- SOURCE EXTRACT
::::::::::
A Church group has launched a COMPETITION to tell the story of CHRISTMAS in thirty seconds or less.
So here goes:
"Once upon a time, there probably was a person called Jesus who said some good and wise things.Mind you, it's not REALLY a fair question because even the Bible has TWO goes at it and manages to get different versions that don't agree.
But the Church thought that that wasn't MAGICAL enough to convince ignorant poor people, so they made up a FABULOUS story about parthenogenesis, comets, astrologers, inadequate motel accommodation, and the alien abduction of sheep."
Mr Luke has Mr Joseph and wife-to-be Ms Mary living in Galilee until the decree comes from Mr Caesar Augustus that they have to go to Bethlehem to get taxed. No room at the inn, away in a manger, while shepherds wash their socks by night and Hark the Herald Angel does go on a bit.
Mr Matthew, on the other fluffy foot, after some genealogical numerology to prove that Mr Joseph is descended from Mr King David – which shouldn't make a hoot of difference because Mr The-Little-Baby Jesus is very specifically NOT Mr Joseph's son – Mr Luke has Mr The-Little-Baby Jesus born in Bethlehem and apparently it's because Mr Joseph lives there. In this version we get We Three Kings of Orient Are, one in a Taxi One in a Car… they blow the gaff to King Herod who slaughters the firstborn while Mr Jesus, Ms Mary and Mr Joseph escape to Egypt where they live until Herod is dead, but on coming home discover that Herod Junior has taken over so they make a diversion and that's when they end up living in Galilee instead.
UNFORTUNATELY there's a bit of a CONTINUITY ERROR between the two stories, because if Mr Caesar DID order all the world to be taxed (and there's no evidence that he did – which is surprising because the tax records of the Roman Empire are actually quite good) if he DID do that, and specifically if this was when Cyrenius was governor of Syria, like Mr Luke says, then it would have to be after 6 A.D. when Mr Cyrenius got MADE governor of Syria… except that Mr King Herod the Great, assassin of babies, was dead by 4 B.C. a decade earlier, at the latest.
This is the sort of problem you get when… well, actually you get this problem when your book of eternal verities is cobbled together by a committee three-hundred years after the fact, by which time there are countless different factions, all sold on different traditions, and you're trying to please everyone in spite of the obvious self-contradiction… but you ALSO get this sort of problem when you want your chap to be a MAGICAL MESSIAH, and not just a BLOKE with a line in GOOD ADVICE.
Being a messiah means ticking all of the prophetic boxes. Specifically: Mr Isaiah says that he'll come from Galilee while Mr Micah insists that he will be born in Bethlehem and Mr Hosea claims he shall be "called out of Egypt". Meanwhile, Mr Jeremiah wants him to be descended from King David… AND drops in the lamentation of Rachel for her lost children, taken to mean the slaughter of the innocents. But Mr Daniel talks about the child being born within weeks of a decree to rebuild Jerusalem… and it seems Caesar Augustus's decree will do.
::::::::::
- INFORMATION SHOWN

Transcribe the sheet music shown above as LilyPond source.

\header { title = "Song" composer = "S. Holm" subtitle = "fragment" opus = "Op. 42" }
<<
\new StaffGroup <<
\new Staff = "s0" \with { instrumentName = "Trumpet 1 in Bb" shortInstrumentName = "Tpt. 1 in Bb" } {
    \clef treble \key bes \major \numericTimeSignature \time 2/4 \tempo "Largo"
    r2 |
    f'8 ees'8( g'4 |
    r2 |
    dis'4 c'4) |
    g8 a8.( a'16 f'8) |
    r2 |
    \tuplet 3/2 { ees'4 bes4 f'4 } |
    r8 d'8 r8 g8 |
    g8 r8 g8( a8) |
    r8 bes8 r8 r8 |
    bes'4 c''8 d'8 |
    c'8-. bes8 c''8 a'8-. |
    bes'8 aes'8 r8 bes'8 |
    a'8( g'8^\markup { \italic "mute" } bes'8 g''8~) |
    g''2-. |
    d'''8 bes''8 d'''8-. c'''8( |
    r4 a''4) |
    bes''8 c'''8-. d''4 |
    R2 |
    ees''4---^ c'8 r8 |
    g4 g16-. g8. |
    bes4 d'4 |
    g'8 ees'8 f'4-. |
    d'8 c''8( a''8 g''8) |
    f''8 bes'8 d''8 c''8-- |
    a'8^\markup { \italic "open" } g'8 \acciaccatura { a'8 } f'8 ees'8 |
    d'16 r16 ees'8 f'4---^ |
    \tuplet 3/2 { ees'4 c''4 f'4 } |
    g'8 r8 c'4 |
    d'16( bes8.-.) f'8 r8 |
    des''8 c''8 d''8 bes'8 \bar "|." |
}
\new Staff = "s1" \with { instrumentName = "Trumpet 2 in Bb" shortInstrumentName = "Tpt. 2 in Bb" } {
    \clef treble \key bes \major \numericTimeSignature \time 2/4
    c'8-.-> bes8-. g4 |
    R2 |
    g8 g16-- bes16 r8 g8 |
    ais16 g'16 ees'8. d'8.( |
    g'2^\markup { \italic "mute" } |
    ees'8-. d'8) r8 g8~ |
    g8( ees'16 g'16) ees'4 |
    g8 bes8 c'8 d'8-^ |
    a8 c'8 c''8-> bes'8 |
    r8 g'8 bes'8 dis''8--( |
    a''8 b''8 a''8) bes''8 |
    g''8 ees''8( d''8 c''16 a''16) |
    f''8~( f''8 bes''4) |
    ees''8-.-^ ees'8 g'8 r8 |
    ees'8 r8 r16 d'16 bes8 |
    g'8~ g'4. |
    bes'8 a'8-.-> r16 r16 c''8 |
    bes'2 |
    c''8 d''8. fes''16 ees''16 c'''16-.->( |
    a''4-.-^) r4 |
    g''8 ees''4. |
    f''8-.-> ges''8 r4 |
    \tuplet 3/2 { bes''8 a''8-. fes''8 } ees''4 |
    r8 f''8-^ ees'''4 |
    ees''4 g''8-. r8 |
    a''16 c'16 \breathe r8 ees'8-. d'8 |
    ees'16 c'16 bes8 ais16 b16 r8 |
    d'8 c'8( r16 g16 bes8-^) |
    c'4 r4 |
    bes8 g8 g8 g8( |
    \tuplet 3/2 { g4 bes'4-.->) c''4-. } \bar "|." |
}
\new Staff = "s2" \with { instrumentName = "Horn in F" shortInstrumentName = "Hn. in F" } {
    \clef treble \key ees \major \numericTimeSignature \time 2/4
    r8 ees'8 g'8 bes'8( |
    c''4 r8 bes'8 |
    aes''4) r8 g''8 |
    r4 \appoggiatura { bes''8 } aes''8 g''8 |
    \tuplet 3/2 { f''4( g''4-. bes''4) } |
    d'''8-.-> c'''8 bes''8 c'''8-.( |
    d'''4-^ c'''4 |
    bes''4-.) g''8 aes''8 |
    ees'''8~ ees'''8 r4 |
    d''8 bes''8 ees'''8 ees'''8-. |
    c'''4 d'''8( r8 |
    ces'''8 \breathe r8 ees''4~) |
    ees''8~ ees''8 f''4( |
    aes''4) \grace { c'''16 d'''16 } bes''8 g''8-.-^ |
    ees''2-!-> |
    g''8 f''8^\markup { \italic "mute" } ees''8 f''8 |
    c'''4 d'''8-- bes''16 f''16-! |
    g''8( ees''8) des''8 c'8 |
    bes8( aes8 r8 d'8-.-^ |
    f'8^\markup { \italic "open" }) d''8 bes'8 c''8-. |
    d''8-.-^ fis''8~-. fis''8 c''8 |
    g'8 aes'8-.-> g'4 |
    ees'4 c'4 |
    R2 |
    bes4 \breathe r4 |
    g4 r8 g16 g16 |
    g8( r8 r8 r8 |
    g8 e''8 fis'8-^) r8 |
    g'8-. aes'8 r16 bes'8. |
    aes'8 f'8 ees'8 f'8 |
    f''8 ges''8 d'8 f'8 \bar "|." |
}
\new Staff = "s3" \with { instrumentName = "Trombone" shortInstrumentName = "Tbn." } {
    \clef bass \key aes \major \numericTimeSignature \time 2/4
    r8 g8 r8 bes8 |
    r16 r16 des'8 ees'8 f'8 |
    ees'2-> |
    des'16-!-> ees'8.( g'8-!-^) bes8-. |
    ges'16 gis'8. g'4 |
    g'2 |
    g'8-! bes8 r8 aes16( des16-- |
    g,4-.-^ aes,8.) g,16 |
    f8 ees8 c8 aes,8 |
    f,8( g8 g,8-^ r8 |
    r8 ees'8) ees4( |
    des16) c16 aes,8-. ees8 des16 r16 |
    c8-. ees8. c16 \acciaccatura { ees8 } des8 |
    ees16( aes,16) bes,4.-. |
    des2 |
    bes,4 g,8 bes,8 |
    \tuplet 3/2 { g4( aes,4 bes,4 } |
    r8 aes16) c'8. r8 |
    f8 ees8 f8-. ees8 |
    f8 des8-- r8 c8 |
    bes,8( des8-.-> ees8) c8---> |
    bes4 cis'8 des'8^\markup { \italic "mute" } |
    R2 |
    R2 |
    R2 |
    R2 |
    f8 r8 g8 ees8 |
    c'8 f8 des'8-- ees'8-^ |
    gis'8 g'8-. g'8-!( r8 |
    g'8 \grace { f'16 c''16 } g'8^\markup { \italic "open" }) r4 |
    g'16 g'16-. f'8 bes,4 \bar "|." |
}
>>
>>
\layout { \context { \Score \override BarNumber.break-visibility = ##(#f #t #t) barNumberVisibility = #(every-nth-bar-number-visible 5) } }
::::::::::
Reproduce everything in the piece on the Christmas story from "A Church group" down to "go on a bit.". You won't need the records for this exercise.

- REPLY
A Church group has launched a COMPETITION to tell the story of CHRISTMAS in thirty seconds or less.
So here goes:
"Once upon a time, there probably was a person called Jesus who said some good and wise things.Mind you, it's not REALLY a fair question because even the Bible has TWO goes at it and manages to get different versions that don't agree.
But the Church thought that that wasn't MAGICAL enough to convince ignorant poor people, so they made up a FABULOUS story about parthenogenesis, comets, astrologers, inadequate motel accommodation, and the alien abduction of sheep."
Mr Luke has Mr Joseph and wife-to-be Ms Mary living in Galilee until the decree comes from Mr Caesar Augustus that they have to go to Bethlehem to get taxed. No room at the inn, away in a manger, while shepherds wash their socks by night and Hark the Herald Angel does go on a bit.